Author’s Note: This was originally posted on January 17, 2013 and since the temperatures are hovering just above freezing today and a few wayward flurries have found their way to the ground, I thought it was good to re-post this blog on prayer.
I am hungrier for God these days than in days past; as I get older my longings are fewer in number but deeper in intensity. My pining for God is almost painful, but it is a joy to even have the hunger, regardless of whether or not the hunger is satisfied. So with that I leave you with the re-post.
“Looking for [God] in prayer is like looking for a path in a field of untrodden snow. Walk across the snow and there is your path.”
I love this quote by Thomas Merton, a truthful man if ever there was one. Although a monk in one of the strictest Orders in the Catholic Church, he lived his life in gentle yet transparent honesty. Known mostly for his deep writings on faith and social justice, Merton was above all a man of prayer. And yet he penned the above quote. I venture to reason that this quote was written by Merton for himself. He ‘walked across the snow’ faithfully, seeking God in all ways and in all things.
I’m pondering this quote and sharing it because of my own life of prayer these days. I pray a great deal. I say that not to brag but more as a confession since I have no where else to turn most days except to God, for the things surrounding my life seem larger than it.
So, I pray often because otherwise I’m a sloppy example of flesh and blood, prone more towards my addictions than my healing. Prayer for me is a pathway to deeper intimacy with God, with myself, and with the world I have been called to serve in love. Without prayer I am like fruit that has fallen from the tree while still believing it is growing and connected to its Source. Without prayer, I am living delusion.
There is a ”lostness” to these days, as the light of day gives way more quickly to the shuddering embrace of darkness, my prayer life is following the ‘natural rhythm’ of winter. When I say ‘lost’ I do not mean in my entire life, but in the sense that this part of the journey is “rubber meets the road” time, a time when the giddiness of the pink cloud has burst and I must show up.
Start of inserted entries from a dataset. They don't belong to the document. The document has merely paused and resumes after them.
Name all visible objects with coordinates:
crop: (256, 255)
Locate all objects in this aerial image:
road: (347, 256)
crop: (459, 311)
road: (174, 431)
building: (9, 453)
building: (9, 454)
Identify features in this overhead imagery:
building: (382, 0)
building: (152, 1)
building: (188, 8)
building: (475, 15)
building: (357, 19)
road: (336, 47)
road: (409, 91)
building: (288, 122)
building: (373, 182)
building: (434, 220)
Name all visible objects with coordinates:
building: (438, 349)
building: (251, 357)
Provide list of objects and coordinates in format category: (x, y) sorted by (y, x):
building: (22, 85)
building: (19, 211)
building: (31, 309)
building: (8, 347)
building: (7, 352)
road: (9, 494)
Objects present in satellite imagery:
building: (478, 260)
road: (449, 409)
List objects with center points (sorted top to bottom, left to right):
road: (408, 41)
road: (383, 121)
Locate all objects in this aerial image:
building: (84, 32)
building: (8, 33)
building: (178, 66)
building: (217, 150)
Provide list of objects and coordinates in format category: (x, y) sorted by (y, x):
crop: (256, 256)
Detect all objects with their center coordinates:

But I am reminded that just showing up is indeed half the battle.
So I show up. I set aside time to be in contemplation with my God, to listen to the still, small Voice above the din and noise within my head and heart. I show up knowing, regardless of what I am feeling, God is there as a Present Reality and not just some far away entity. Much like the well known prayer of Merton’s posted a few days ago, I do not know the path I am called to take in certainty, yet I feel the tug of the Spirit leading me down paths I sometimes fear to travel (even if they are for the Best). At times, I sense I am traveling alone. But I have learned that God’s presence is a promise not an emotion and I have tasted God’s love as deeply in his Absence as I have in his Presence.
I sense I am being led to a place that will open up for me a life I have only ever dreamed, but fear still persist as does confusion. And not the confusion of choices made in or by my own stupidity, rather choices made in the hands of Divine Providence, choices that may alienate me from some while ingratiating me to others. Regardless, the truth is choices must be made and they must be done so by (and in) faith: faith in God; faith in knowing that if I ask for Wisdom, it is promised; faith in knowing I must indeed walk first in order to see the path God is laying out for me; faith in knowing that I am traveling with One who will never leave or forsake me.
In making these choices I am seeking obedience to God and his will – a will that is more tender than stern, more compassionate than perfectionist, more about trust than certainty. The word for obedience in Latin is “obidere” meaning “to listen.” I love that definition because it ties into my coming before God in prayer to know him, to know what he is asking of me, and in order to do that I must be still and listen to his voice of love.
So on this cold afternoon, I am reminded again that the path I am seeking is made along the Way. The path God is leading me on is not always so clearly laid, yet I am promised the faithfulness of God’s warming Presence in the chill of the unknown. I am reminded too that prayer is a loving communion filled with hope – the hope of Jesus being born anew in me and in the world. And my prayers, much like this hope, do not come in strength or unfailing assurance, but rather in fragility, vulnerability, and in weakness.
However, God’s love comes in the chilled, biting wind chaffing my cheeks as I stare out into the gorgeous wintry openness. And as the feel of snow rises in the air, and the chill numbs my fingers, I am reminded once again that the path may not be certain, but God’s tender love and presence is.